SPEAR:Exact Gradient Inversion of Batches in Federated Learning
Dimitar I. Dimitrov, Maximilian Baader, Mark Niklas Müller, Martin Vechev
TL;DR
SPEAR challenges the prevailing view that exact batch reconstruction in honest-but-curious federated learning is limited to $b=1$, showing that entire batches with $b>1$ can be recovered exactly by exploiting a low-rank gradient structure and ReLU-induced sparsity. The method combines a explicit low-rank representation with a sampling-based search for candidate disaggregation directions, a sparsity-driven filtering step, and a greedy optimization to assemble the correct batch while recovering the input via a scaling from the bias gradient.

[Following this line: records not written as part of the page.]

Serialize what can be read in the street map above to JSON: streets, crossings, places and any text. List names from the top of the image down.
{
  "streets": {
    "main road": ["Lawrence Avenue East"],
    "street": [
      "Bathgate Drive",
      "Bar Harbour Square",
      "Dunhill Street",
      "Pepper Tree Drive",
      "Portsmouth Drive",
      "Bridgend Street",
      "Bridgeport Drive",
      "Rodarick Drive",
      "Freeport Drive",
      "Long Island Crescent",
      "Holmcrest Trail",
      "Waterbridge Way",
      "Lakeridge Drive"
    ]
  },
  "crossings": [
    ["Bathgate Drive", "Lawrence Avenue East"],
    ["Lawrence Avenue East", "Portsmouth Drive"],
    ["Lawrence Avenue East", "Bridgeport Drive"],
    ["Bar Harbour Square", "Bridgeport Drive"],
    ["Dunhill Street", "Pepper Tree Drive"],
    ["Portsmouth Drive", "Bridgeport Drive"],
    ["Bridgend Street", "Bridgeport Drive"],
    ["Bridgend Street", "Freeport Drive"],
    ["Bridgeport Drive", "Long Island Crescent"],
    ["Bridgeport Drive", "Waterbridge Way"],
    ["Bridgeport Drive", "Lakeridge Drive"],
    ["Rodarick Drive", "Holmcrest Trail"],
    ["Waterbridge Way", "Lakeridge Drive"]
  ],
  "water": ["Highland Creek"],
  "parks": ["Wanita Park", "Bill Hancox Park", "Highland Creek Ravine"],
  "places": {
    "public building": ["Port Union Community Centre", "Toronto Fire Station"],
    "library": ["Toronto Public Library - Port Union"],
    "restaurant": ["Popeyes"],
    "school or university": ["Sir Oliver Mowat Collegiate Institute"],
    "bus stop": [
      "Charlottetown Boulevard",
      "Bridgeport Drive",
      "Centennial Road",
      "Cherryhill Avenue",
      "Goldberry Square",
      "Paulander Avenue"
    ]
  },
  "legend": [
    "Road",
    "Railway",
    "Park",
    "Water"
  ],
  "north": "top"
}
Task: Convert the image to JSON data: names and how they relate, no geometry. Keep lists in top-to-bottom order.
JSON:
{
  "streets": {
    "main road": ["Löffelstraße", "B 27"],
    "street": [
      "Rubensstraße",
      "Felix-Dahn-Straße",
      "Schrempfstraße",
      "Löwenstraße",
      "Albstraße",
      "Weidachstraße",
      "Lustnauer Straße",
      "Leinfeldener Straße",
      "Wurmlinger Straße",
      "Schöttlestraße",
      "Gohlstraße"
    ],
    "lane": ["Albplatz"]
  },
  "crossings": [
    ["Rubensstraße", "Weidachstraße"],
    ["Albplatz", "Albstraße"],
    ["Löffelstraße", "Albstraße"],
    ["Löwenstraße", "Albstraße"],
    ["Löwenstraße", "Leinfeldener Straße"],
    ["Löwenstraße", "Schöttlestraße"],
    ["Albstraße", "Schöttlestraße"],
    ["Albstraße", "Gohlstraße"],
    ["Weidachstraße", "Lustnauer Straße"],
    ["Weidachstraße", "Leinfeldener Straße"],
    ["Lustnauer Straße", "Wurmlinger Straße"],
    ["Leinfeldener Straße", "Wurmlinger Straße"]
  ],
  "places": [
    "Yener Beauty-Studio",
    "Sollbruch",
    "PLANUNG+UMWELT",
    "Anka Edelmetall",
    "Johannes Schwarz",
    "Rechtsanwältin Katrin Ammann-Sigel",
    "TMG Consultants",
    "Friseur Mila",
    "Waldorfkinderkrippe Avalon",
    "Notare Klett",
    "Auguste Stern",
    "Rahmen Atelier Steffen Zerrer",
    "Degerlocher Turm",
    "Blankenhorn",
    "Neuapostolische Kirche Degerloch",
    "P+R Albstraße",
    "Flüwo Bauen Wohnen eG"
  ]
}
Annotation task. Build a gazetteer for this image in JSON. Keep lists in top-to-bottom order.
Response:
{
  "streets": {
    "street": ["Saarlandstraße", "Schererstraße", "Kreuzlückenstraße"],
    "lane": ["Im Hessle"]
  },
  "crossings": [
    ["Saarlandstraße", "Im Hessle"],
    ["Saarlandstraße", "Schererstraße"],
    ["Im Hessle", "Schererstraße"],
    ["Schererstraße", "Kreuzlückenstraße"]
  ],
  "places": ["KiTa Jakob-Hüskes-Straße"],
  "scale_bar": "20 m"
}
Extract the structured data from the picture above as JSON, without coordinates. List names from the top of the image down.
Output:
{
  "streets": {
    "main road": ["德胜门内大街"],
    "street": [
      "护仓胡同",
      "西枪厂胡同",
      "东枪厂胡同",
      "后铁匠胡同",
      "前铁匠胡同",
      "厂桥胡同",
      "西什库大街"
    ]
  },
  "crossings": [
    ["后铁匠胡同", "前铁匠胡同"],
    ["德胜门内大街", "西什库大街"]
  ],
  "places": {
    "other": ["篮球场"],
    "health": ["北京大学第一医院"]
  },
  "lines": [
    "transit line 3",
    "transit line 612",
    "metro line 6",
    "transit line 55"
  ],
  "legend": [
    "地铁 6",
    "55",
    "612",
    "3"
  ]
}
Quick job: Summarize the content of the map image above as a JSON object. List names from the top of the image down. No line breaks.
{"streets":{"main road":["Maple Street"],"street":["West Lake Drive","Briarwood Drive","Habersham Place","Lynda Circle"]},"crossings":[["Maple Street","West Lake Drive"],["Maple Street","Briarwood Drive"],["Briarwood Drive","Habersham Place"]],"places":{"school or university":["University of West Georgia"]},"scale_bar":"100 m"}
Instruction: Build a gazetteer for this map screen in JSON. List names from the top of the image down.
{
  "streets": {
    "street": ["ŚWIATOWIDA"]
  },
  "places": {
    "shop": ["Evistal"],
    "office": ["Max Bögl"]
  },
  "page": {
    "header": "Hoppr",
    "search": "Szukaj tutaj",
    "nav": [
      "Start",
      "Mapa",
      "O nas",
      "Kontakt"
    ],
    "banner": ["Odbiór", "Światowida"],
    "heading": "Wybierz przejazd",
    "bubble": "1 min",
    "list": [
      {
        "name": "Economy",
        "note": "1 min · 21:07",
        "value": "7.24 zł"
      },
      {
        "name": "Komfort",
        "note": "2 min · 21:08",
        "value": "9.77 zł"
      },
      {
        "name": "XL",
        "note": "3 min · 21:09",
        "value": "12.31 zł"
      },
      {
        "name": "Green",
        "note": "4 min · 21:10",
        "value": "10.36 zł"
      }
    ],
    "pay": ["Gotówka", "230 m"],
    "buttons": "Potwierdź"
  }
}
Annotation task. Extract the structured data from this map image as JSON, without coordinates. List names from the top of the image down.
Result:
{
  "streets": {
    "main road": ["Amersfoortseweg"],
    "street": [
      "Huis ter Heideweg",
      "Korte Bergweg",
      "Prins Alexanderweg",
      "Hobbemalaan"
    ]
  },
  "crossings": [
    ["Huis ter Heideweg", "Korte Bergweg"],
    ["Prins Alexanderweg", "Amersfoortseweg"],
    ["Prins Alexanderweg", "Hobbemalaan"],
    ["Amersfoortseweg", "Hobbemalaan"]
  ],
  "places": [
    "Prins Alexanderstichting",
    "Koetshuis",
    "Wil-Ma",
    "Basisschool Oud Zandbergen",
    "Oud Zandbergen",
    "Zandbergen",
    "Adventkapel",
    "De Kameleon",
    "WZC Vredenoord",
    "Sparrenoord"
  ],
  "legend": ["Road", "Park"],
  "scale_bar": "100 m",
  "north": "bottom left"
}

The authors provide a thorough theoretical analysis of when exact recovery is possible and quantify the sampling complexity and failure probability, complemented by an efficient GPU implementation that achieves high-precision reconstructions on ImageNet-scale data for batches up to roughly $b\approx 25$. Empirically SPEAR outperforms prior gradient inversion methods in accuracy and speed across MNIST to ImageNet tasks and remains robust to DPSGD noise, though it scales exponentially with $b$, motivating defense via larger effective batch sizes and further study of privacy-preserving mechanisms.
Abstract
Federated learning is a framework for collaborative machine learning where clients only share gradient updates and not their private data with a server. However, it was recently shown that gradient inversion attacks can reconstruct this data from the shared gradients. In the important honest-but-curious setting, existing attacks enable exact reconstruction only for batch size of $b=1$, with larger batches permitting only approximate reconstruction. In this work, we propose SPEAR, the first algorithm reconstructing whole batches with $b >1$ exactly. SPEAR combines insights into the explicit low-rank structure of gradients with a sampling-based algorithm. Crucially, we leverage ReLU-induced gradient sparsity to precisely filter out large numbers of incorrect samples, making a final reconstruction step tractable. We provide an efficient GPU implementation for fully connected networks and show that it recovers high-dimensional ImageNet inputs in batches of up to $b \lesssim 25$ exactly while scaling to large networks. Finally, we show theoretically that much larger batches can be reconstructed with high probability given exponential time.